• **What you are asked to do**:
Arrange every line of text from all the items below as a Markdown table with two columns, Row and Line, giving each line a row number and skipping blank lines. Leave the pictures out of the table.

• **Supplied material**:
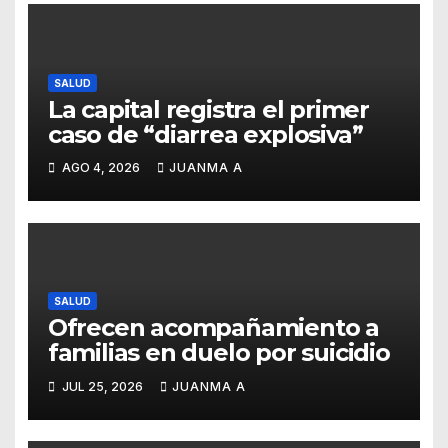
SALUD
La capital registra el primer
caso de “diarrea explosiva”
AGO 4, 2026
JUANMA A
SALUD
Ofrecen acompañamiento a
familias en duelo por suicidio
JUL 25, 2026
JUANMA A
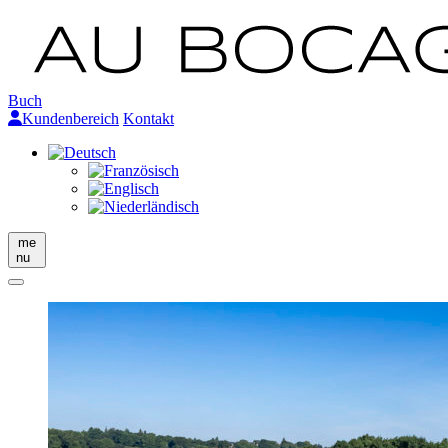
Buch
Kundenbereich
Kontakt
me
nu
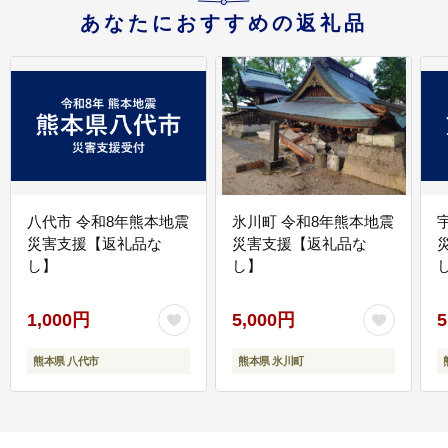
あなたにおすすめの返礼品
八代市 令和8年熊本地震
氷川町 令和8年熊本地震
災害支援【返礼品な
災害支援【返礼品な
し】
し】
し
1,000円
5,000円
5
熊本県 八代市
熊本県 氷川町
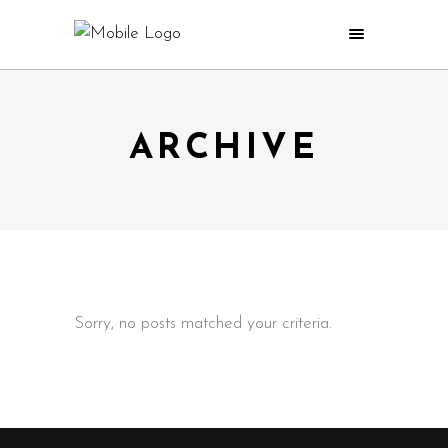
ARCHIVE
Sorry, no posts matched your criteria.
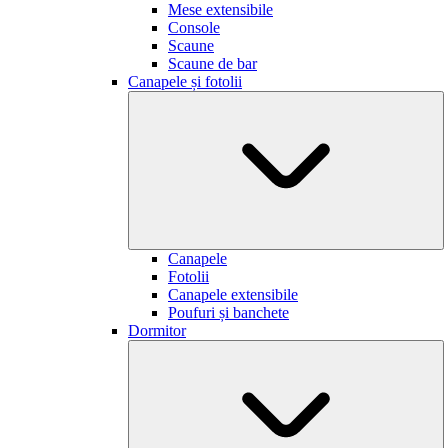
Mese extensibile
Console
Scaune
Scaune de bar
Canapele și fotolii
Canapele
Fotolii
Canapele extensibile
Poufuri și banchete
Dormitor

• **Completed exercise**:
| Row | Line |
|---|---|
| 1 | SALUD |
| 2 | La capital registra el primer |
| 3 | caso de “diarrea explosiva” |
| 4 | AGO 4, 2026 |
| 5 | JUANMA A |
| 6 | SALUD |
| 7 | Ofrecen acompañamiento a |
| 8 | familias en duelo por suicidio |
| 9 | JUL 25, 2026 |
| 10 | JUANMA A |
| 11 | Buch |
| 12 | Kundenbereich |
| 13 | Kontakt |
| 14 | me |
| 15 | nu |
| 16 | あなたにおすすめの返礼品 |
| 17 | 八代市 令和8年熊本地震 |
| 18 | 氷川町 令和8年熊本地震 |
| 19 | 災害支援【返礼品な |
| 20 | 災害支援【返礼品な |
| 21 | し】 |
| 22 | し】 |
| 23 | し |
| 24 | 1,000円 |
| 25 | 5,000円 |
| 26 | 5 |
| 27 | 熊本県 八代市 |
| 28 | 熊本県 氷川町 |
| 29 | ARCHIVE |
| 30 | Sorry, no posts matched your criteria. |
| 31 | Mese extensibile |
| 32 | Console |
| 33 | Scaune |
| 34 | Scaune de bar |
| 35 | Canapele și fotolii |
| 36 | Canapele |
| 37 | Fotolii |
| 38 | Canapele extensibile |
| 39 | Poufuri și banchete |
| 40 | Dormitor |